PR #6410 parallelized the account trie build (the single big trie of all 26M accounts) by splitting it across 16 first-nibble ranges via trie_from_sorted_parallel. That was a within-trie parallelization of the top-level state trie. Measured 30% improvement on insert_accounts.

This issue proposes the analogous change inside each large storage task: when the storage trie being built is big, split its construction across 16 storage-slot-nibble ranges.

Profiling baseline (mainnet run 20260412_172457)

insert_storages aggregate:

wall            = 2347.6s   (39m 07s)
total_trie_cpu  = 18965.1s  (sum across all tasks)
parallelism     = 8.1x      (of 16 threads → 50% utilization)
wait_time       = 1619.2s   (dispatcher blocked on recv, 69% of wall)
accounts        = 26,311,772
total_leaves    = 1,552,108,325
max_trie        = 244.9s    (monster)

Per-account distribution: the "large" tail

30 accounts out of 26.3M qualify as >5s wall time:

Account prefix Leaves Wall cpu io_wait (buffer wait) Flushes
159e489… (the monster) 159,600,000 244.9s 242.5s 2.5s 10,634
ab14d68… 23,700,000 34.5s 34.5s 0.0s 1,636
1ff0800… 17,700,000 32.7s 31.2s 1.5s 1,210
(4 more) 13.5–16.3M 17–23s each ≈wall 0.0s
(~25 more) 3–10M 5–15s each ≈wall 0.0s
rest avg <100K avg <1ms

Monster characteristics:

  • 99% CPU-bound (io_wait/buffer-wait = 2.5s of 245s)
  • 10,634 flushes over the 245s run (flush pool keeps up)
  • Most likely Uniswap v3 or similar high-activity contract based on leaf count

Instrumentation source: TrieInsertStats on branch perf/snap-sync-profiling (not on main; based on #6470).

Realistic savings estimate

Theoretical upper bound (16× split, perfect scaling)

Monster goes from 244.9s → ~15s → saves ~230s.

Realistic (accounting for contention and uneven nibble distribution)

~100–150s saved, which is ~5–6% of the storage phase wall time (39m → ~36–37m).

Reasons it's less than the theoretical upper bound:

  1. Uneven nibble distribution.

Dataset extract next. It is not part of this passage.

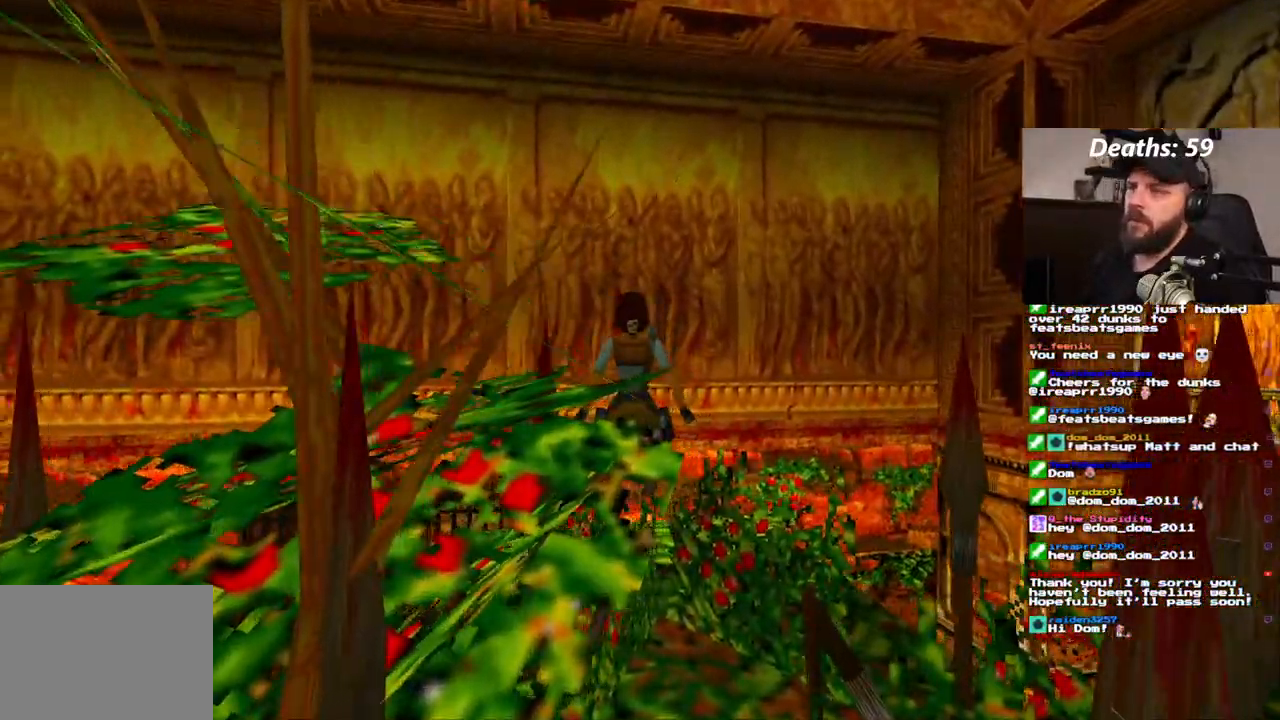
{"dt_ms": 500, "buttons": ["DPAD_LEFT"], "left_stick": "center", "right_stick": "center", "events": []}
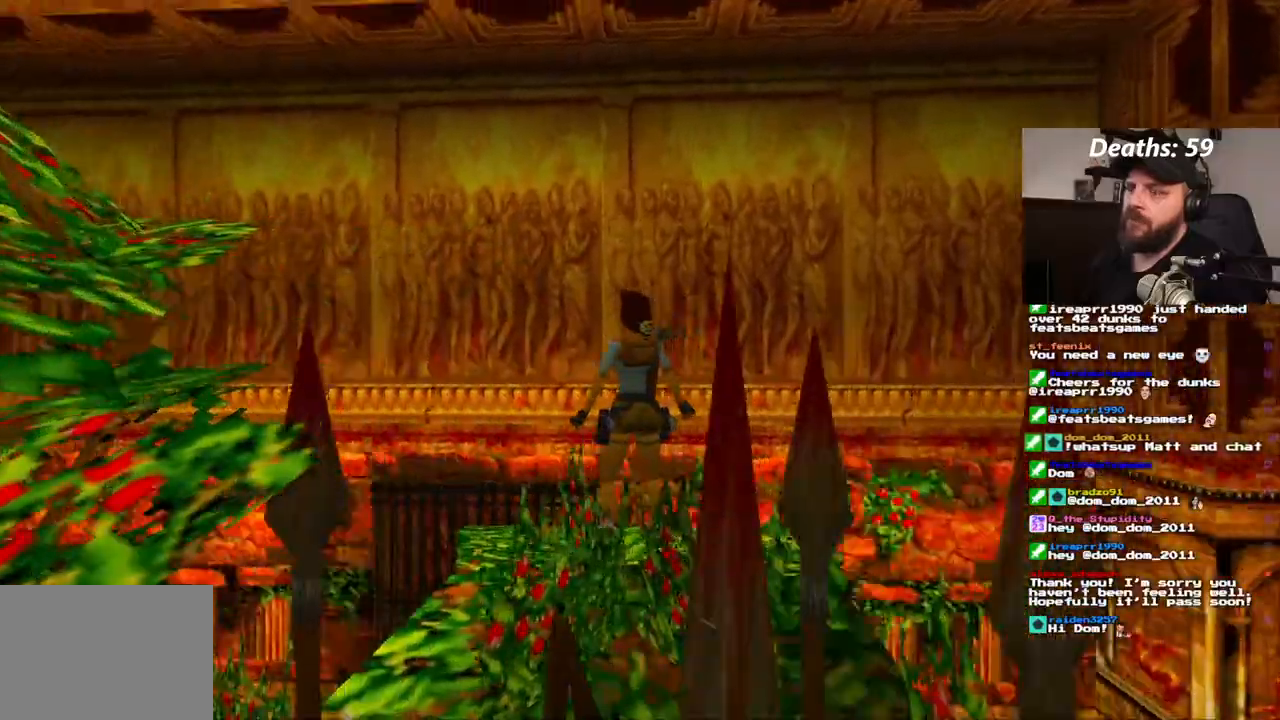
{"dt_ms": 1000, "buttons": [], "left_stick": "center", "right_stick": "center"}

Real storage slot hashes aren't uniformly distributed across 16 buckets for any given contract. Some nibbles will have 2–3× more leaves than others, capping speedup.
  2. Shared buffer/flush pool contention. The 32-buffer pool is sized for the current parallelism. 16 extra concurrent subtasks all competing for buffers and flushes could cause buffer exhaustion (which currently is not a bottleneck — see the 2.5s io_wait on the monster — but that's with only one traversal running).
  3. Other threads weren't idle during the monster anyway. When the monster runs on one thread, the other 15 threads are processing the long tail of smaller accounts. Their wall time during the monster's 245s is not "free" — they're consuming ~229s of work. So the monster's single-threaded run doesn't cost us a full 15×245 = 3,675 thread-seconds of idle time.

Thread-utilization perspective (the 80% finding)

Total idle thread-seconds in the storage phase:

  • Available: 16 threads × 2347s = 37,554 thread-seconds
  • Used (total_trie_cpu): 18,965 thread-seconds
  • Idle: 18,589 thread-seconds (49%)

If the monster ran solo with 15 threads fully idle for 244.9s, that would account for 244.9 × 15 = 3,674 idle thread-seconds — only ~20% of the total idle time.

The other ~80% comes from dispatcher overhead on the small-account tail (26.3M accounts × avg <1ms, dispatcher blocked 69% of wall on slot turnover). That's tracked separately in #6476 (small-account batching) — higher-value opportunity than this issue on current profiling data.

Both fixes are additive:

Proposed implementation

Apply trie_from_sorted_parallel (from trie_sorted.rs, used in #6410) inside the per-account storage task when the account's leaf count exceeds a threshold:

// Sketch in insert_storages worker path
fn build_storage_trie(account_hash: H256, slots: impl Iterator<Item = (H256, U256)>) {
    let count = /* estimate or pre-count */;
    if count > LARGE_STORAGE_THRESHOLD {
        // Split across 16 storage-slot-nibble ranges, parallel build
        trie_from_sorted_parallel(slots, &thread_pool, /* ... */);
    } else {
        // Current single-threaded path
        trie_from_sorted_accounts_with_stats(slots);
    }
}

Key design choices

  1. Threshold for "large." The distribution is highly bimodal (median <1ms, tail 5–245s), so the threshold isn't critical. Suggest ~1M leaves or ~3s historical time. Below that, parallelization overhead likely exceeds gain.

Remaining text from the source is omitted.